The much deeper problem for the US economy is the asymmetric impact of Fed policies on households and businesses. The Fed’s monetary and regulatory policies have contributed to a form of capitalism where the rewards are going to the 1% and the risks are borne by the 99%. The current crisis response has made it painfully clear again that the Fed’s policies benefit high income individuals and large corporations, while small businesses and low income individuals bear the burden. While the Fed likes to see itself as part of the solution to America’s economic problems, it should ask itself whether it is also part of these problems.

And Yet, as Edwards reads comments of Fed members, particularly on Twitter (especially those of one Neel Kashkari), “they  apparently cannot conceive they are part of the problem”, instead “they ooze overconfidence and arrogance and have learnt nothing from the disastrous outcomes of their repeated excessively easy money policies to goose the financial markets and economy.” 
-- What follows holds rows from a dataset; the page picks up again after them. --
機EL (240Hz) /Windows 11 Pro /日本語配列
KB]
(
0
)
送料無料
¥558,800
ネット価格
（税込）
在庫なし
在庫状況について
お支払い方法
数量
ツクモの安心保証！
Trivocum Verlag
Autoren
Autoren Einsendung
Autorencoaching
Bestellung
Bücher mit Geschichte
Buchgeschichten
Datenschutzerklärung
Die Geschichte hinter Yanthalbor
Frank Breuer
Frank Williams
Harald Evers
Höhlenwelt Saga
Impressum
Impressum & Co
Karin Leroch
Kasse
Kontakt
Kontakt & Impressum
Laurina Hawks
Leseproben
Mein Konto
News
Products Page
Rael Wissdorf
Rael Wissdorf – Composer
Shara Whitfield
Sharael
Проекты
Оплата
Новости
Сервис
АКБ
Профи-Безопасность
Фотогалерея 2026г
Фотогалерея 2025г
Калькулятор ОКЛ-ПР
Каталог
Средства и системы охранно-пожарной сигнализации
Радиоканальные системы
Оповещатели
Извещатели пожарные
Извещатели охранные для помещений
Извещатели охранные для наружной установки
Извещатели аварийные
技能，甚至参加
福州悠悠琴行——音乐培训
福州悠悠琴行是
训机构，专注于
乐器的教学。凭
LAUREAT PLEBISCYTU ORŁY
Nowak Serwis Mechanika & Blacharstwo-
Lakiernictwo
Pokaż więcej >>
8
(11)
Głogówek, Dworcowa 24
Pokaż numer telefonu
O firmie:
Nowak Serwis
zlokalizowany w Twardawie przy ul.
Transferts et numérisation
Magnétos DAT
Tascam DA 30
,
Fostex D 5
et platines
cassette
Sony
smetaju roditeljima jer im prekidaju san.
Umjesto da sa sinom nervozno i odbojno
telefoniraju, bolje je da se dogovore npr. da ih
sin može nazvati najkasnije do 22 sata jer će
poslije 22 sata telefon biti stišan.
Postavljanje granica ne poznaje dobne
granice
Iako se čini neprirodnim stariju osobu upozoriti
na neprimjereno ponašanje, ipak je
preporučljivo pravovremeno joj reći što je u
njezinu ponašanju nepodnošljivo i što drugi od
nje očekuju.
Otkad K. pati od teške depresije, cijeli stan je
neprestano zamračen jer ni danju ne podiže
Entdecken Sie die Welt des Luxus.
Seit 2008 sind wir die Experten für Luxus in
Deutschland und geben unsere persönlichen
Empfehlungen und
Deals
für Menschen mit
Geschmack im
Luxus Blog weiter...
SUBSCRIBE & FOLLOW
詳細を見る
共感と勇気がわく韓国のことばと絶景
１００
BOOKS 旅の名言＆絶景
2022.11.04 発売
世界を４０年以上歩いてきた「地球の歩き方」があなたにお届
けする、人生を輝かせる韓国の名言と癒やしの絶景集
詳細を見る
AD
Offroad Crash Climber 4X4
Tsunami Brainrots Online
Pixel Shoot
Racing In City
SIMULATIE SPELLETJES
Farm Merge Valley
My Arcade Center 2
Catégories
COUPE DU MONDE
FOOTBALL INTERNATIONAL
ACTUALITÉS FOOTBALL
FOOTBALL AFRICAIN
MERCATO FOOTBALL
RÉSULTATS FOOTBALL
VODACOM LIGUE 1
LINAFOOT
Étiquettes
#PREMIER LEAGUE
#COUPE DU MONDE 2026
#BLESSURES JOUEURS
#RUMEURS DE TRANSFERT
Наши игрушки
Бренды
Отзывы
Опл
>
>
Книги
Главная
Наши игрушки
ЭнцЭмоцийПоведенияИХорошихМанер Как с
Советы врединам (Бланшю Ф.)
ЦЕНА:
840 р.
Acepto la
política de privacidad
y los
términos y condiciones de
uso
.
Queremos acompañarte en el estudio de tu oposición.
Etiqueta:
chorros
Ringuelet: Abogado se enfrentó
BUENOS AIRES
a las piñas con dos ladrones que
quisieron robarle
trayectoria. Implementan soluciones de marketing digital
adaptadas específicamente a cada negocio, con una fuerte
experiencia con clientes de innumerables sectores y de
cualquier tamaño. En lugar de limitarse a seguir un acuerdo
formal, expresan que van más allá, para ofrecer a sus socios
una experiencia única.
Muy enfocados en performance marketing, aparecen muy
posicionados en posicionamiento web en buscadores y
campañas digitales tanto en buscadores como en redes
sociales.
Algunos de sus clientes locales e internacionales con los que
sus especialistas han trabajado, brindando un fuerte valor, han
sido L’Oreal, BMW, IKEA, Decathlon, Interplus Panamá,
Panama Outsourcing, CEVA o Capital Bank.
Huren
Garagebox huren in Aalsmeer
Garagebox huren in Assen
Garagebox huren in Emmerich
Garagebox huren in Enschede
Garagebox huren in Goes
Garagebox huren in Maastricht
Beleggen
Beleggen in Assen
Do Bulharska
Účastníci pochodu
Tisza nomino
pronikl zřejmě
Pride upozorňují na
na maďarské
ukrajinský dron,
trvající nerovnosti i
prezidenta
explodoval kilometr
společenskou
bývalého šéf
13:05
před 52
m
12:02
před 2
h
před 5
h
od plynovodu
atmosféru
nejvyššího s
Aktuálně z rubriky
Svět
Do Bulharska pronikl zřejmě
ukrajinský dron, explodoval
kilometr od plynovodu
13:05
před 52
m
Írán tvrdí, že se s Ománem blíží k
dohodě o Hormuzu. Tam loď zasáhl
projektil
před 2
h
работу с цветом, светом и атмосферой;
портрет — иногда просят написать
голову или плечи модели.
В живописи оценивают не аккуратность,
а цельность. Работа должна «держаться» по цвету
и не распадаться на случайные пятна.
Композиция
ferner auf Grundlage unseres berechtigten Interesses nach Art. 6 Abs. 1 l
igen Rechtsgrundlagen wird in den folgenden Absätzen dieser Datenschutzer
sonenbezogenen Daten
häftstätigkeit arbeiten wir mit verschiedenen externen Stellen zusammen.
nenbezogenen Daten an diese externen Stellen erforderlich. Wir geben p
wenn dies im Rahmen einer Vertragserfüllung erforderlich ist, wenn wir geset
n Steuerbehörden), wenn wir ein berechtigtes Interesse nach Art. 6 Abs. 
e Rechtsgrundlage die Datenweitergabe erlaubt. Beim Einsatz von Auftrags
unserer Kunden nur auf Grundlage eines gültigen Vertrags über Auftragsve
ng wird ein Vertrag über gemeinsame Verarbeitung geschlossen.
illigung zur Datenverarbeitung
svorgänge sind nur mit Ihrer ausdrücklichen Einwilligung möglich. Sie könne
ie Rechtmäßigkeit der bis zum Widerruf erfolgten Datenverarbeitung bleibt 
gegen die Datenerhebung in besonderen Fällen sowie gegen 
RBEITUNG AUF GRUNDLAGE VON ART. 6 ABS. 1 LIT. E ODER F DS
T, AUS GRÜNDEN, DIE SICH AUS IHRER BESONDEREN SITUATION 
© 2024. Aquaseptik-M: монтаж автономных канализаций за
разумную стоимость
Edwards leaves the last word on the unintended consequences of the Fed’s disastrous actions to the late, great Paul Volker “who must be turning in his grave.” He wrote in 2018 shortly before his death:

“The real danger comes from encouraging or inadvertently tolerating rising inflation and its close cousin  of extreme speculation and risk-taking, in effect standing by while bubbles and excesses threaten  financial markets. Ironically, the “easy money,” striving for a “little inflation” as a means of forestalling deflation, could, in the end, be what brings it about.”

To this all we can add is that none of this is at all “ironic”: we have reached the part in the endgame where the Fed is willing to sacrifice the living standards of the lower and middle classes (why else is the Fed begging Congress to launch Universal Basic Income and handout checks to America’s middle class – it knows well that without this, the next major riot to take place will be at the Marriner Eccles building) just so it can inflate away the corporate and sovereign debt that the top 1% needs gone so it can perpetuate the corrupt crony-capitalist, neo-feudal system that the US currently lives under.